TASK DETAILS >>
What's required is a verbatim printout of all the data.
#####
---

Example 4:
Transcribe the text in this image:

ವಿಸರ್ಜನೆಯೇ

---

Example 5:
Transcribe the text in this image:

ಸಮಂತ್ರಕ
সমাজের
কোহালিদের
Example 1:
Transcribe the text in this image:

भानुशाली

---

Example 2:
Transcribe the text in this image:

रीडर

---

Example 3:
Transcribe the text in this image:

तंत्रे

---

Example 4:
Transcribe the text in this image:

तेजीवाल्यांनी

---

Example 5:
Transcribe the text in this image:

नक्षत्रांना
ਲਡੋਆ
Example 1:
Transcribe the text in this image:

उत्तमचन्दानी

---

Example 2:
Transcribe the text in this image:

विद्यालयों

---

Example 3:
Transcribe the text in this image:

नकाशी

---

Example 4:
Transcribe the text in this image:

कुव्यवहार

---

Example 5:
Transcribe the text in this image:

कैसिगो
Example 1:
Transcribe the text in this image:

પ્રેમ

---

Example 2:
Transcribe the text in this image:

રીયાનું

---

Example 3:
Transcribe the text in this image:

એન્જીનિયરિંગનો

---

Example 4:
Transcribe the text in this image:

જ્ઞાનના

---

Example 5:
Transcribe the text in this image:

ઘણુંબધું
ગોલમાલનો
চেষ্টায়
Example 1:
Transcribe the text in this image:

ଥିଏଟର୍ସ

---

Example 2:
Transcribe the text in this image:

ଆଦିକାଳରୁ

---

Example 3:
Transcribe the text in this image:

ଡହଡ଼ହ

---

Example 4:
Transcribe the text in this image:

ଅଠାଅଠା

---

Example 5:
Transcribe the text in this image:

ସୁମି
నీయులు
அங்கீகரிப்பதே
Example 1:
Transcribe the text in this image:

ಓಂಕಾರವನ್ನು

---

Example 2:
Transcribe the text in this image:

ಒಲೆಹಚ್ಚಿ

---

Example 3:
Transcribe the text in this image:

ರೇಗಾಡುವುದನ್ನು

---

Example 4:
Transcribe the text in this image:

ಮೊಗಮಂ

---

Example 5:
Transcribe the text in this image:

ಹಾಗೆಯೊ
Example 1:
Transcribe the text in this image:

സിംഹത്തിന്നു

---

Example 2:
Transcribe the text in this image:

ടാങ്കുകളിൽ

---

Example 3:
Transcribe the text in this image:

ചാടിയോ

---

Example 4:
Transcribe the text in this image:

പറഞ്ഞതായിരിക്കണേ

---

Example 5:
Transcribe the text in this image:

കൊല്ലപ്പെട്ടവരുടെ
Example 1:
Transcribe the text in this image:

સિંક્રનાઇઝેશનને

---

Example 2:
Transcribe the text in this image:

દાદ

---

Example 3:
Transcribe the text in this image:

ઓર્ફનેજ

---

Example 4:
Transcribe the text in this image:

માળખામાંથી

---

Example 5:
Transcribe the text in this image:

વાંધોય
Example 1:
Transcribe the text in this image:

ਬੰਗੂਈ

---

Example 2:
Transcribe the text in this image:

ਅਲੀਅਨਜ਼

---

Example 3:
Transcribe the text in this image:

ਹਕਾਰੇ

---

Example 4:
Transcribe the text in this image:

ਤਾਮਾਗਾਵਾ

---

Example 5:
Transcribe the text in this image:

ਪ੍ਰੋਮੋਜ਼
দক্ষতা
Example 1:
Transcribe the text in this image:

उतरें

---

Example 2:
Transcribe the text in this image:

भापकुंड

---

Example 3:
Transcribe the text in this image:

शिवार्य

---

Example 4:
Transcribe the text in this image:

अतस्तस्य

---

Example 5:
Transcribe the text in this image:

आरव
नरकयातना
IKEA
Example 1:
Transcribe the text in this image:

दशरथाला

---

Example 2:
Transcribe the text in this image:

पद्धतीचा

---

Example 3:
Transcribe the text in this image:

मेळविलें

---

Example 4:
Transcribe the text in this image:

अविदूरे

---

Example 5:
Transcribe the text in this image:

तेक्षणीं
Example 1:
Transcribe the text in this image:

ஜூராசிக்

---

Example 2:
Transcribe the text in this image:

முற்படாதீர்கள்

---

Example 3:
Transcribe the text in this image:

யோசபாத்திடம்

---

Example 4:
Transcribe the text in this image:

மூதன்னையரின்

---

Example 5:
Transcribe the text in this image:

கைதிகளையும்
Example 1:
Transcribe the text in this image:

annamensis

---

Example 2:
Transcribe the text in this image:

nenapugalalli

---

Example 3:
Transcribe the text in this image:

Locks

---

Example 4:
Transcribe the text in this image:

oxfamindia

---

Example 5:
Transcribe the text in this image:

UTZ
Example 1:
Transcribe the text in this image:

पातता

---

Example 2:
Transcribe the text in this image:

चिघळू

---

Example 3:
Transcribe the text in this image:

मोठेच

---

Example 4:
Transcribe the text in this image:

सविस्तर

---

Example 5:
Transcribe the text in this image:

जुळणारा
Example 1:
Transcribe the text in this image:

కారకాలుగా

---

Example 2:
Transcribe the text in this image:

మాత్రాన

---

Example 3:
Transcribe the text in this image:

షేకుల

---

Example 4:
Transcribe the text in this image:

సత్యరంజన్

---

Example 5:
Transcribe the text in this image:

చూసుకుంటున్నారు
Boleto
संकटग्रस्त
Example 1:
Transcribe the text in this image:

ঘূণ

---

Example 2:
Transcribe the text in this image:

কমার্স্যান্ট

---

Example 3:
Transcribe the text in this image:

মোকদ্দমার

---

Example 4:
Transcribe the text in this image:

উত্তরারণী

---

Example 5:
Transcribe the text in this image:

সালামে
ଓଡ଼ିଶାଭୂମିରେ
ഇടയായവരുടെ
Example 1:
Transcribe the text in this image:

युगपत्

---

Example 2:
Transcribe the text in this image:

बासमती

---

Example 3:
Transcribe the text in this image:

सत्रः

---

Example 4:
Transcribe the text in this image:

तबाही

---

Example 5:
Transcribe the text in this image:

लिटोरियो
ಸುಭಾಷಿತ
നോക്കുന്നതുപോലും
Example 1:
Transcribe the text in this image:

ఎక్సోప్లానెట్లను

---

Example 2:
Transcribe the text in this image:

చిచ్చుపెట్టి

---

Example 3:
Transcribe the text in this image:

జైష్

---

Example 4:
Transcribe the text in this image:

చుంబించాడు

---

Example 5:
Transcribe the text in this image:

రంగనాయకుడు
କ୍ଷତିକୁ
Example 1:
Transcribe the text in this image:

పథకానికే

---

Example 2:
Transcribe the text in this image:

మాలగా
#####
WRITTEN RESPONSE >>
---

Example 4:
Transcribe the text in this image:

ವಿಸರ್ಜನೆಯೇ

---

Example 5:
Transcribe the text in this image:

ಸಮಂತ್ರಕ
সমাজের
কোহালিদের
Example 1:
Transcribe the text in this image:

भानुशाली

---

Example 2:
Transcribe the text in this image:

रीडर

---

Example 3:
Transcribe the text in this image:

तंत्रे

---

Example 4:
Transcribe the text in this image:

तेजीवाल्यांनी

---

Example 5:
Transcribe the text in this image:

नक्षत्रांना
ਲਡੋਆ
Example 1:
Transcribe the text in this image:

उत्तमचन्दानी

---

Example 2:
Transcribe the text in this image:

विद्यालयों

---

Example 3:
Transcribe the text in this image:

नकाशी

---

Example 4:
Transcribe the text in this image:

कुव्यवहार

---

Example 5:
Transcribe the text in this image:

कैसिगो
Example 1:
Transcribe the text in this image:

પ્રેમ

---

Example 2:
Transcribe the text in this image:

રીયાનું

---

Example 3:
Transcribe the text in this image:

એન્જીનિયરિંગનો

---

Example 4:
Transcribe the text in this image:

જ્ઞાનના

---

Example 5:
Transcribe the text in this image:

ઘણુંબધું
ગોલમાલનો
চেষ্টায়
Example 1:
Transcribe the text in this image:

ଥିଏଟର୍ସ

---

Example 2:
Transcribe the text in this image:

ଆଦିକାଳରୁ

---

Example 3:
Transcribe the text in this image:

ଡହଡ଼ହ

---

Example 4:
Transcribe the text in this image:

ଅଠାଅଠା

---

Example 5:
Transcribe the text in this image:

ସୁମି
నీయులు
அங்கீகரிப்பதே
Example 1:
Transcribe the text in this image:

ಓಂಕಾರವನ್ನು

---

Example 2:
Transcribe the text in this image:

ಒಲೆಹಚ್ಚಿ

---

Example 3:
Transcribe the text in this image:

ರೇಗಾಡುವುದನ್ನು

---

Example 4:
Transcribe the text in this image:

ಮೊಗಮಂ

---

Example 5:
Transcribe the text in this image:

ಹಾಗೆಯೊ
Example 1:
Transcribe the text in this image:

സിംഹത്തിന്നു

---

Example 2:
Transcribe the text in this image:

ടാങ്കുകളിൽ

---

Example 3:
Transcribe the text in this image:

ചാടിയോ

---

Example 4:
Transcribe the text in this image:

പറഞ്ഞതായിരിക്കണേ

---

Example 5:
Transcribe the text in this image:

കൊല്ലപ്പെട്ടവരുടെ
Example 1:
Transcribe the text in this image:

સિંક્રનાઇઝેશનને

---

Example 2:
Transcribe the text in this image:

દાદ

---

Example 3:
Transcribe the text in this image:

ઓર્ફનેજ

---

Example 4:
Transcribe the text in this image:

માળખામાંથી

---

Example 5:
Transcribe the text in this image:

વાંધોય
Example 1:
Transcribe the text in this image:

ਬੰਗੂਈ

---

Example 2:
Transcribe the text in this image:

ਅਲੀਅਨਜ਼

---

Example 3:
Transcribe the text in this image:

ਹਕਾਰੇ

---

Example 4:
Transcribe the text in this image:

ਤਾਮਾਗਾਵਾ

---

Example 5:
Transcribe the text in this image:

ਪ੍ਰੋਮੋਜ਼
দক্ষতা
Example 1:
Transcribe the text in this image:

उतरें

---

Example 2:
Transcribe the text in this image:

भापकुंड

---

Example 3:
Transcribe the text in this image:

शिवार्य

---

Example 4:
Transcribe the text in this image:

अतस्तस्य

---

Example 5:
Transcribe the text in this image:

आरव
नरकयातना
IKEA
Example 1:
Transcribe the text in this image:

दशरथाला

---

Example 2:
Transcribe the text in this image:

पद्धतीचा

---

Example 3:
Transcribe the text in this image:

मेळविलें

---

Example 4:
Transcribe the text in this image:

अविदूरे

---

Example 5:
Transcribe the text in this image:

तेक्षणीं
Example 1:
Transcribe the text in this image:

ஜூராசிக்

---

Example 2:
Transcribe the text in this image:

முற்படாதீர்கள்

---

Example 3:
Transcribe the text in this image:

யோசபாத்திடம்

---

Example 4:
Transcribe the text in this image:

மூதன்னையரின்

---

Example 5:
Transcribe the text in this image:

கைதிகளையும்
Example 1:
Transcribe the text in this image:

annamensis

---

Example 2:
Transcribe the text in this image:

nenapugalalli

---

Example 3:
Transcribe the text in this image:

Locks

---

Example 4:
Transcribe the text in this image:

oxfamindia

---

Example 5:
Transcribe the text in this image:

UTZ
Example 1:
Transcribe the text in this image:

पातता

---

Example 2:
Transcribe the text in this image:

चिघळू

---

Example 3:
Transcribe the text in this image:

मोठेच

---

Example 4:
Transcribe the text in this image:

सविस्तर

---

Example 5:
Transcribe the text in this image:

जुळणारा
Example 1:
Transcribe the text in this image:

కారకాలుగా

---

Example 2:
Transcribe the text in this image:

మాత్రాన

---

Example 3:
Transcribe the text in this image:

షేకుల

---

Example 4:
Transcribe the text in this image:

సత్యరంజన్

---

Example 5:
Transcribe the text in this image:

చూసుకుంటున్నారు
Boleto
संकटग्रस्त
Example 1:
Transcribe the text in this image:

ঘূণ

---

Example 2:
Transcribe the text in this image:

কমার্স্যান্ট

---

Example 3:
Transcribe the text in this image:

মোকদ্দমার

---

Example 4:
Transcribe the text in this image:

উত্তরারণী

---

Example 5:
Transcribe the text in this image:

সালামে
ଓଡ଼ିଶାଭୂମିରେ
ഇടയായവരുടെ
Example 1:
Transcribe the text in this image:

युगपत्

---

Example 2:
Transcribe the text in this image:

बासमती

---

Example 3:
Transcribe the text in this image:

सत्रः

---

Example 4:
Transcribe the text in this image:

तबाही

---

Example 5:
Transcribe the text in this image:

लिटोरियो
ಸುಭಾಷಿತ
നോക്കുന്നതുപോലും
Example 1:
Transcribe the text in this image:

ఎక్సోప్లానెట్లను

---

Example 2:
Transcribe the text in this image:

చిచ్చుపెట్టి

---

Example 3:
Transcribe the text in this image:

జైష్

---

Example 4:
Transcribe the text in this image:

చుంబించాడు

---

Example 5:
Transcribe the text in this image:

రంగనాయకుడు
କ୍ଷତିକୁ
Example 1:
Transcribe the text in this image:

పథకానికే

---

Example 2:
Transcribe the text in this image:

మాలగా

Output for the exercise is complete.